In order for me to begin exercising and to continue down this path to more healthy living, I needed a catalyst – someone to “spur me on.” Working out is more than clothes, shoes, and MP3 players. It’s mental. Several friends have mentioned that exercising is beneficial, but only one person actually spurred me on to do it. With kindness, my friend agreed to work out with me, to encourage me to persevere, and to make sure that I followed through. My friend even drove me to the gym the first few times.
It’s the same with love and good works. We ought to be propelling each other toward love and acts of kindness.
Spur towards love: Let’s not delay in choosing to be the one who will inject love into our family. Choose to live lovingly by spending time together, hugging each other, giving a small gift, doing a little project for one family member, or writing a blessing and reading it aloud over him/her.
Spur towards acts of kindness: I say acts of kindness because I want to avoid confusion. We don’t earn our ticket to heaven by doing good things and presenting a litany of great accomplishments. Our service and kindness to each other is to overflow from our love for Christ. If someone you know has need of a blanket, bring them a blanket.
How can you get started in love and good works?
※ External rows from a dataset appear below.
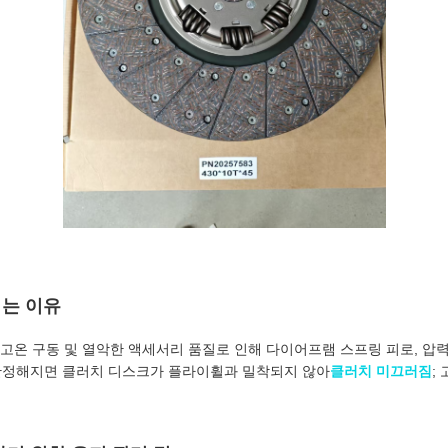
는 이유
 고온 구동 및 열악한 액세서리 품질로 인해 다이어프램 스프링 피로, 압력
안정해지면 클러치 디스크가 플라이휠과 밀착되지 않아
클러치 미끄러짐
;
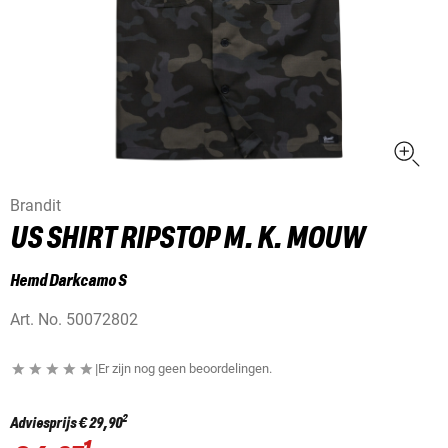
Brandit
US SHIRT RIPSTOP M. K. MOUW
Hemd Darkcamo S
Art. No.
50072802
|
Er zijn nog geen beoordelingen.
2
Adviesprijs
€ 29,90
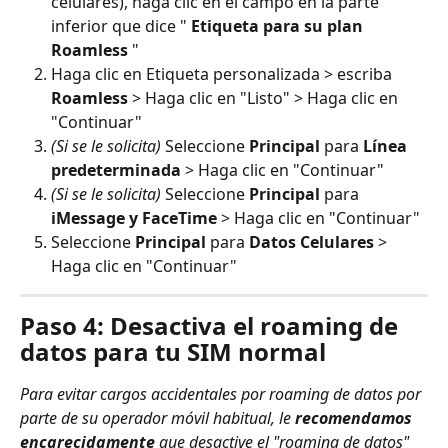
celulares), haga clic en el campo en la parte 
inferior que dice " 
Etiqueta para su plan 
Roamless
 "
Haga clic en Etiqueta personalizada > escriba 
Roamless
 > Haga clic en "Listo" > Haga clic en 
"Continuar"
(Si se le solicita)
 Seleccione 
Principal
 para 
Línea 
predeterminada
 > Haga clic en "Continuar"
(Si se le solicita)
 Seleccione 
Principal
 para 
iMessage y FaceTime
 > Haga clic en "Continuar"
Seleccione 
Principal
 para 
Datos Celulares
 > 
Haga clic en "Continuar"
Paso 4: Desactiva el roaming de 
datos para tu SIM normal
Para evitar cargos accidentales por roaming de datos por 
parte de su operador móvil habitual, le 
recomendamos 
encarecidamente
 que desactive el "roaming de datos" 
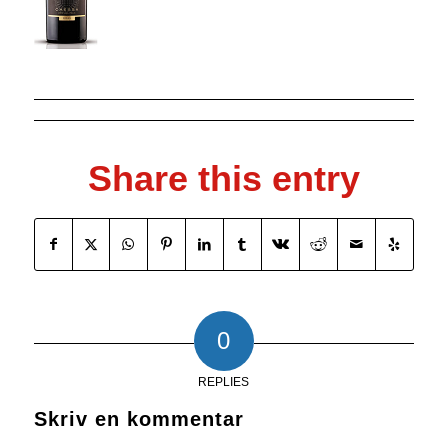
Share this entry
0
REPLIES
Skriv en kommentar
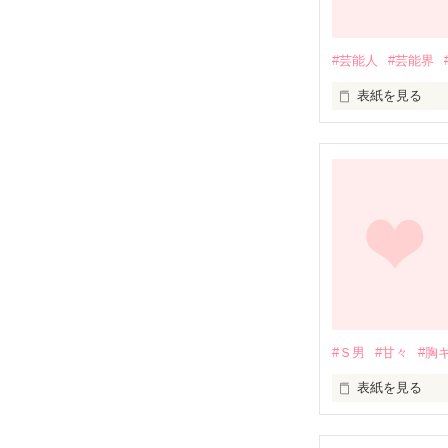
#芸能人
#芸能界
表紙を見る
＼2011.4.25 
指切りをしたあ
この想いは

綺麗な想い出と
#Ｓ男
#甘々
#胸
そっと胸の中に

表紙を見る
閉まっておこう
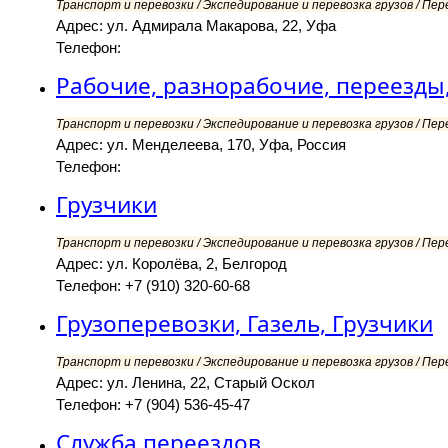
Транспорт и перевозки / Экспедирование и перевозка грузов / Пер
Адрес: ул. Адмирала Макарова, 22, Уфа
Телефон:
Рабочие, разнорабочие, переезды
Транспорт и перевозки / Экспедирование и перевозка грузов / Пер
Адрес: ул. Менделеева, 170, Уфа, Россия
Телефон:
Грузчики
Транспорт и перевозки / Экспедирование и перевозка грузов / Пер
Адрес: ул. Королёва, 2, Белгород
Телефон: +7 (910) 320-60-68
Грузоперевозки, Газель, Грузчики
Транспорт и перевозки / Экспедирование и перевозка грузов / Пер
Адрес: ул. Ленина, 22, Старый Оскол
Телефон: +7 (904) 536-45-47
Служба переездов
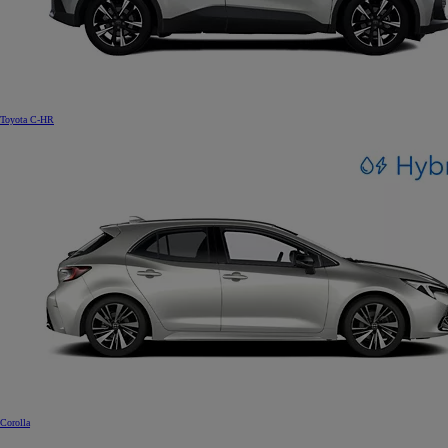
Toyota C-HR
Corolla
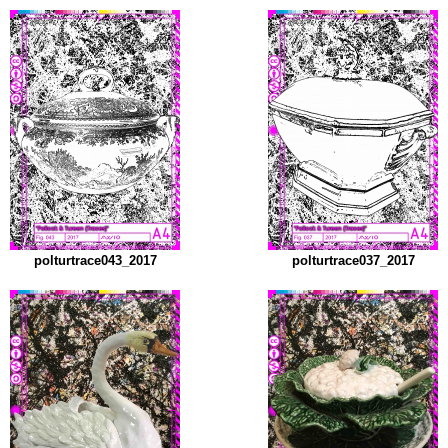
polturtrace043_2017
polturtrace037_2017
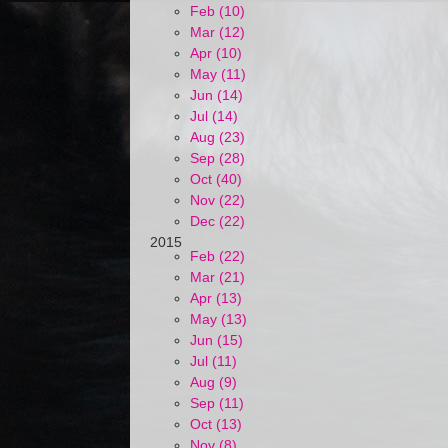
Feb (10)
Mar (12)
Apr (10)
May (11)
Jun (14)
Jul (14)
Aug (23)
Sep (28)
Oct (40)
Nov (22)
Dec (22)
2015
Feb (22)
Mar (21)
Apr (13)
May (13)
Jun (15)
Jul (11)
Aug (9)
Sep (11)
Oct (13)
Nov (8)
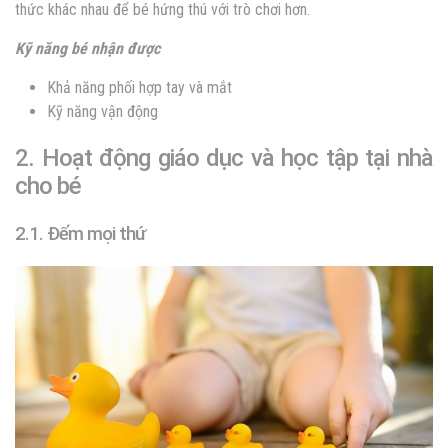
thức khác nhau để bé hứng thú với trò chơi hơn.
Kỹ năng bé nhận được
Khả năng phối hợp tay và mắt
Kỹ năng vận động
2. Hoạt động giáo dục và học tập tại nhà
cho bé
2.1. Đếm mọi thứ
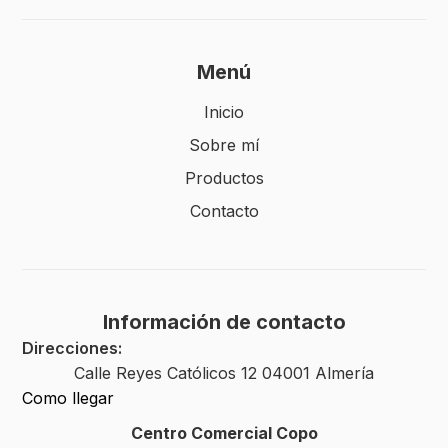
Menú
Inicio
Sobre mí
Productos
Contacto
Información de contacto
Direcciones:
Calle Reyes Católicos 12 04001 Almería
Como llegar
Centro Comercial Copo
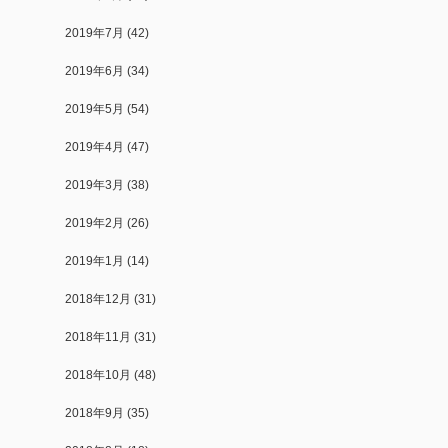
2019年7月
(42)
2019年6月
(34)
2019年5月
(54)
2019年4月
(47)
2019年3月
(38)
2019年2月
(26)
2019年1月
(14)
2018年12月
(31)
2018年11月
(31)
2018年10月
(48)
2018年9月
(35)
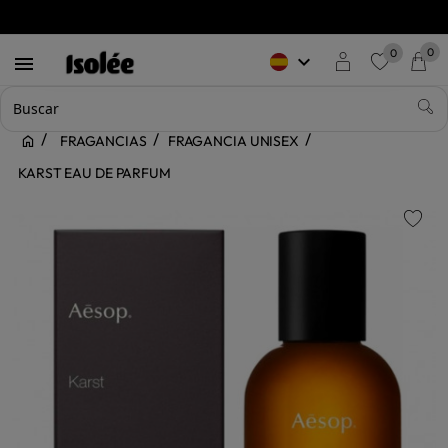
0
0
keyboard_arrow_down

favorite
FRAGANCIAS
FRAGANCIA UNISEX
KARST EAU DE PARFUM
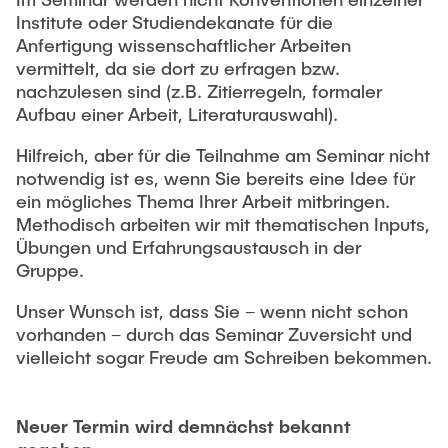
"Biobased Processes and Reactor
Institute oder Studiendekanate für die
Research and institutes
Technologies"
Anfertigung wissenschaftlicher Arbeiten
vermittelt, da sie dort zu erfragen bzw.
Joint School of Multidisciplinary Studies
nachzulesen sind (z.B. Zitierregeln, formaler
Aufbau einer Arbeit, Literaturauswahl).
Hilfreich, aber für die Teilnahme am Seminar nicht
notwendig ist es, wenn Sie bereits eine Idee für
ein mögliches Thema Ihrer Arbeit mitbringen.
Methodisch arbeiten wir mit thematischen Inputs,
Institutes
Übungen und Erfahrungsaustausch in der
Overview
Gruppe.
Unser Wunsch ist, dass Sie – wenn nicht schon
vorhanden – durch das Seminar Zuversicht und
vielleicht sogar Freude am Schreiben bekommen.
Neuer Termin wird demnächst bekannt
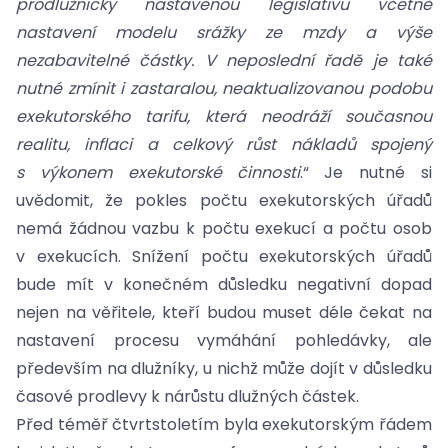
prodlužnicky nastavenou legislativu včetně
nastavení modelu srážky ze mzdy a výše
nezabavitelné částky. V neposlední řadě je také
nutné zmínit i zastaralou, neaktualizovanou podobu
exekutorského tarifu, která neodráží současnou
realitu, inflaci a celkový růst nákladů spojený
s výkonem exekutorské činnosti
.“ Je nutné si
uvědomit, že pokles počtu exekutorských úřadů
nemá žádnou vazbu k počtu exekucí a počtu osob
v exekucích. Snížení počtu exekutorských úřadů
bude mít v konečném důsledku negativní dopad
nejen na věřitele, kteří budou muset déle čekat na
nastavení procesu vymáhání pohledávky, ale
především na dlužníky, u nichž může dojít v důsledku
časové prodlevy k nárůstu dlužných částek.
Před téměř čtvrtstoletím byla exekutorským řádem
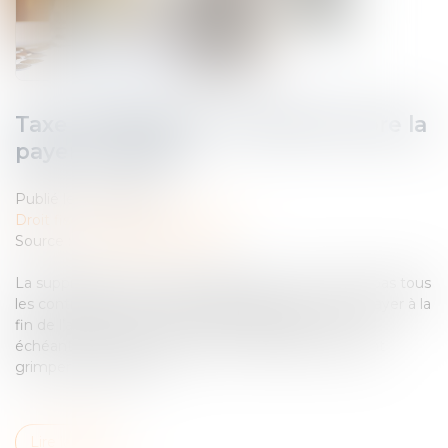
Taxe d’habitation - Qui doit encore la
payer en 2024 ?
Publié le :
20/06/2024
Droit fiscal
/
Fiscalité immobilière
Source :
www.quechoisir.org
La suppression de la taxe d’habitation ne concerne pas tous
les contribuables. Certains propriétaires devront la payer à la
fin de l’année, certains locataires également. Le cas
échéant, ils payeront en plus une majoration pouvant
grimper jusqu’à 60 %...
Lire la suite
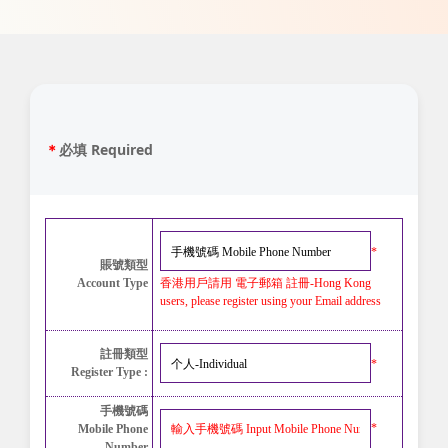
＊
必填 Required
*
賬號類型
香港用戶請用 電子郵箱 註冊-
Hong Kong
Account Type
users, please register using your Email address
註冊類型
*
Register Type :
手機號碼
*
Mobile Phone
Number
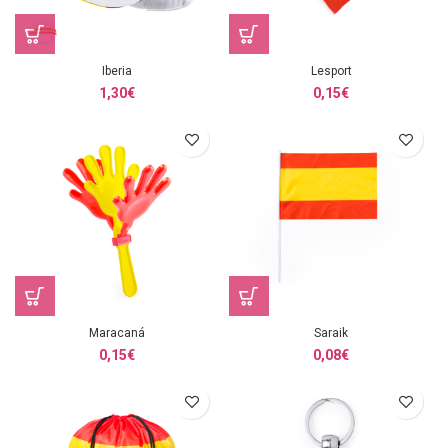
Iberia
Lesport
1,30
€
0,15
€
Maracaná
Saraik
0,15
€
0,08
€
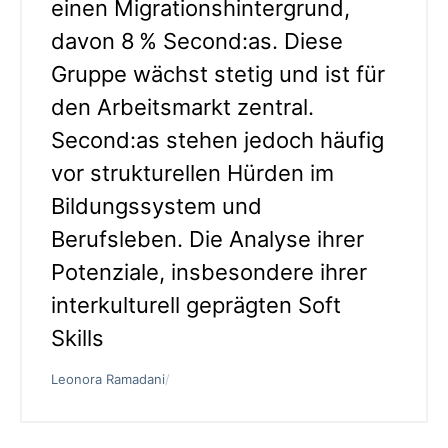
einen Migrationshintergrund,
davon 8 % Second:as. Diese
Gruppe wächst stetig und ist für
den Arbeitsmarkt zentral.
Second:as stehen jedoch häufig
vor strukturellen Hürden im
Bildungssystem und
Berufsleben. Die Analyse ihrer
Potenziale, insbesondere ihrer
interkulturell geprägten Soft
Skills
Leonora Ramadani
/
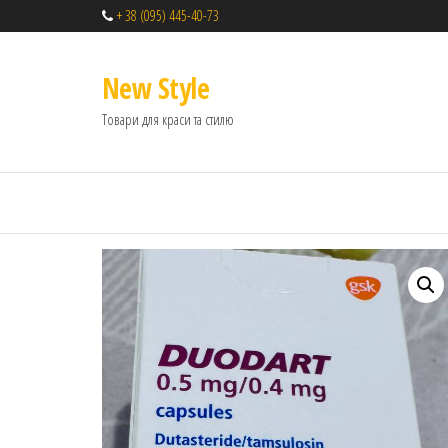
+ 38 (095) 445-40-73
New Style
Товари для краси та стилю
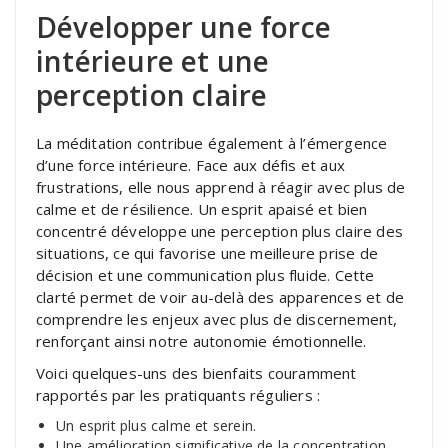
Développer une force
intérieure et une
perception claire
La méditation contribue également à l’émergence
d’une force intérieure. Face aux défis et aux
frustrations, elle nous apprend à réagir avec plus de
calme et de résilience. Un esprit apaisé et bien
concentré développe une perception plus claire des
situations, ce qui favorise une meilleure prise de
décision et une communication plus fluide. Cette
clarté permet de voir au-delà des apparences et de
comprendre les enjeux avec plus de discernement,
renforçant ainsi notre autonomie émotionnelle.
Voici quelques-uns des bienfaits couramment
rapportés par les pratiquants réguliers :
Un esprit plus calme et serein.
Une amélioration significative de la concentration.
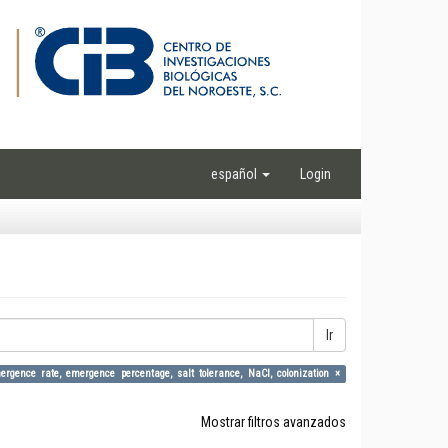
español
Login
Ir
gence rate, emergence percentage, salt tolerance, NaCl, colonization ×
Mostrar filtros avanzados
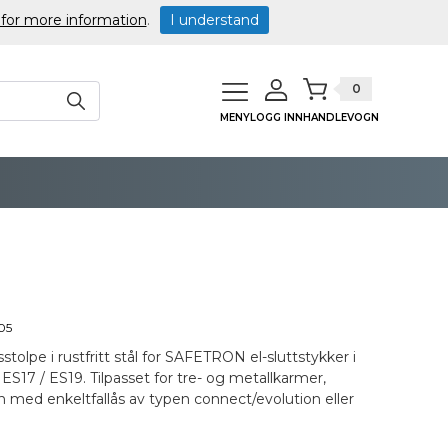
 for more information
.
I understand
0
MENY
LOGG INN
HANDLEVOGN
05
stolpe i rustfritt stål for SAFETRON el-sluttstykker i
 ES17 / ES19. Tilpasset for tre- og metallkarmer,
med enkeltfallås av typen connect/evolution eller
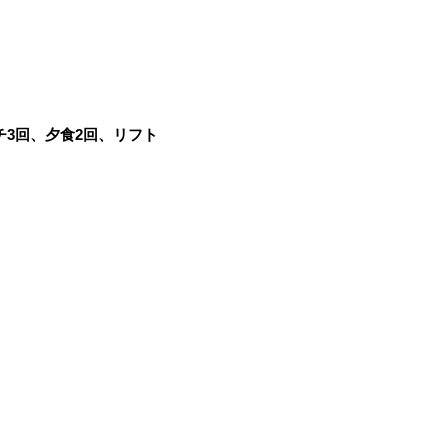
チ3回、夕食2回、リフト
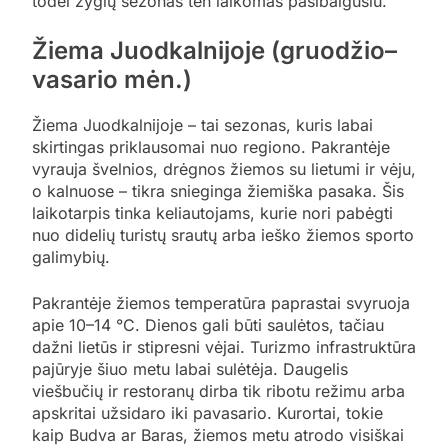
todėl žygių sezonas ten laikomas pasibaigusiu.
Žiema Juodkalnijoje (gruodžio–
vasario mėn.)
Žiema Juodkalnijoje – tai sezonas, kuris labai
skirtingas priklausomai nuo regiono. Pakrantėje
vyrauja švelnios, drėgnos žiemos su lietumi ir vėju,
o kalnuose – tikra snieginga žiemiška pasaka. Šis
laikotarpis tinka keliautojams, kurie nori pabėgti
nuo didelių turistų srautų arba ieško žiemos sporto
galimybių.
Pakrantėje žiemos temperatūra paprastai svyruoja
apie 10–14 °C. Dienos gali būti saulėtos, tačiau
dažni lietūs ir stipresni vėjai. Turizmo infrastruktūra
pajūryje šiuo metu labai sulėtėja. Daugelis
viešbučių ir restoranų dirba tik ribotu režimu arba
apskritai užsidaro iki pavasario. Kurortai, tokie
kaip Budva ar Baras, žiemos metu atrodo visiškai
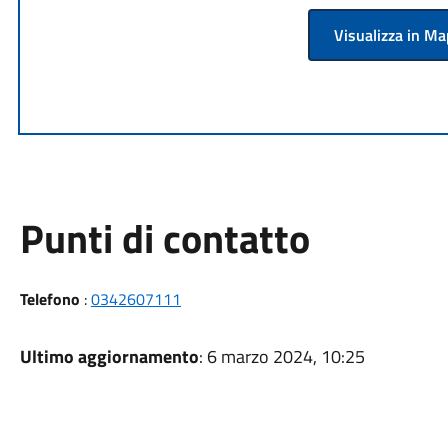
Visualizza in M
Punti di contatto
Telefono
:
0342607111
Ultimo aggiornamento
: 6 marzo 2024, 10:25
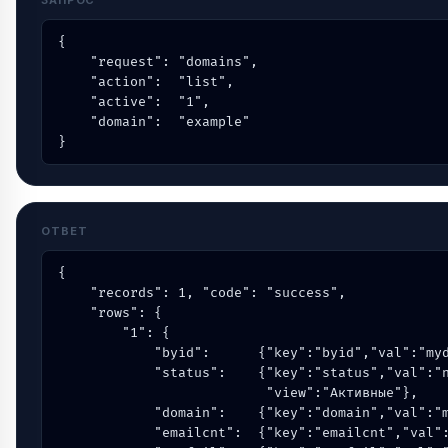
ЗАПРОС
{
Ask the Lord to bring you a spur. Run toward meeting together for the purpose of encouraging each other in your journey with Christ. Women’s ministry often gets a bad rep of only being a glorified social club where ladies play church and spend the majority of their time in frivolous chit chat about cupcakes. Cupcakes are good– but as women, we need so much more than moist cake topped with good frosting. I want my friends to crave my frosting and ask for my recipe, but I want the frosting to segue into deeper questions like “What does the Bible say about sweetness? How can my life be transformed through Christ to be sweet like this cupcake?” There’s nothing wrong with getting together to eat cupcakes, but allow yourself to be malleable enough to be sharpened, to have some rough edges removed, to be shaped into God’s image.
Time is running out. The Day of the Lord is approaching. If you’re meeting together, don’t quit. If you’re a younger woman wishing for a Titus 2 kind of lady in your life, ask for it. If you’re an older woman wishing you could impact a younger woman, invite her over for cupcakes. If your neighbor is not yet a Christ follower, seek out opportunities to bless them with good deeds. The Day of the Lord is approaching. Let’s set in motion a love and good works lifestyle that encourages one another.